Résultat, certains imaginent déjà que le fils du colonel Kadhafi puisse servir de recours dans le pays. Un nom qui pourrait unir l'Est et l'Ouest de la Libye à l'heure où les puissances occidentales, pourtant soutien théorique du GNA (à l'Ouest), semblent se tourner de plus en plus... vers le maréchal Haftar (à l'Est), soutenu par l'Egypte. 

Un Kadhafi comme compromis ?
«Saïf al-Islam Kadhafi s'adressera prochainement à la nation et à la communauté internationale avec un appel à mettre un terme à la guerre intestine qui secoue la Libye depuis six ans», écrit Sputnik, le site russe, souvent présenté comme un moyen de propagande du Kremlin.
 
Le média russe précise que selon un proche du fils Kadhafi, «dans son discours, il appellera les Libyens à l'union afin de mettre un terme à l'anarchie et à la guerre intestine qui ronge le pays pour reformer la patrie et reconstituer son intégrité territoriale, pour déposer les armes, mener une réforme des institutions, mettre en place un État de droit».

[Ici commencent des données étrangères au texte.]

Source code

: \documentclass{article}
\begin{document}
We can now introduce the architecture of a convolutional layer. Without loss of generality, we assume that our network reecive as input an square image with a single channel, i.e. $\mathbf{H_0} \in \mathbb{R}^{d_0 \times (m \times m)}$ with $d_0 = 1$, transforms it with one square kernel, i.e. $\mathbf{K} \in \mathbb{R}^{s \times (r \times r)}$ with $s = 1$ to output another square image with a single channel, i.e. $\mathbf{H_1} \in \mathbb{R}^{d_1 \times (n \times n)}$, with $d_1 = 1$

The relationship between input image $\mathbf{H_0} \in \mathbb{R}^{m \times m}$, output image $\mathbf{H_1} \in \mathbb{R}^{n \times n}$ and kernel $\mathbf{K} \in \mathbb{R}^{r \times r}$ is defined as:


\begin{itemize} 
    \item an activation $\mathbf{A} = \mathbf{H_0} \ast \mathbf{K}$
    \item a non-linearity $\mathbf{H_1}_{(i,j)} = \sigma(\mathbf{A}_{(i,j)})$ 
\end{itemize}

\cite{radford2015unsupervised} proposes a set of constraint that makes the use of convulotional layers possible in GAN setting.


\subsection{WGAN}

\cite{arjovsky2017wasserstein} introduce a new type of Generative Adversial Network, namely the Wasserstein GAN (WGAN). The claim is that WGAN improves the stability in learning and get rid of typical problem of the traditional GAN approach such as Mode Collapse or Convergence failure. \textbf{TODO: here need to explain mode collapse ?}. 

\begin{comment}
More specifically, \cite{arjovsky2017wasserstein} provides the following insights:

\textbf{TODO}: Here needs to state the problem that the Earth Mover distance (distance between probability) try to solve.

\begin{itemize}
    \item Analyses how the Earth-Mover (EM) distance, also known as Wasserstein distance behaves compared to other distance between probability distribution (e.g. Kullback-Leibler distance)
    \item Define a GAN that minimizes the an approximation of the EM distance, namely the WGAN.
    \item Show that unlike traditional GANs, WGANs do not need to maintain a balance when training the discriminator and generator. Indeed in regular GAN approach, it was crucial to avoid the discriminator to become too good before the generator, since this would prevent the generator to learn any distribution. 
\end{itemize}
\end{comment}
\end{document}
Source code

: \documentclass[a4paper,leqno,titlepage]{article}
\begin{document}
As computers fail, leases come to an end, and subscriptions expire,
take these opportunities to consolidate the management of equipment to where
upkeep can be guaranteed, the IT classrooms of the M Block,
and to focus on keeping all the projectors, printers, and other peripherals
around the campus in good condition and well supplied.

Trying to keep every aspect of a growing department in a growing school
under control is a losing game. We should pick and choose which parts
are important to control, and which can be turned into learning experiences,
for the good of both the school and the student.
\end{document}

«Seïf Al-Islam pourrait être un challenger sérieux dans la lutte pour le pouvoir que se mènent Fayez el-Sarraj et Khalifa Haftar», écrivait déjà en mars dernier La Tribune. Le clan Kadhafi possède encore des soutiens dans le pays et il pourrait s'allier avec les forces de l'Est du pays pour reprendre Tripoli.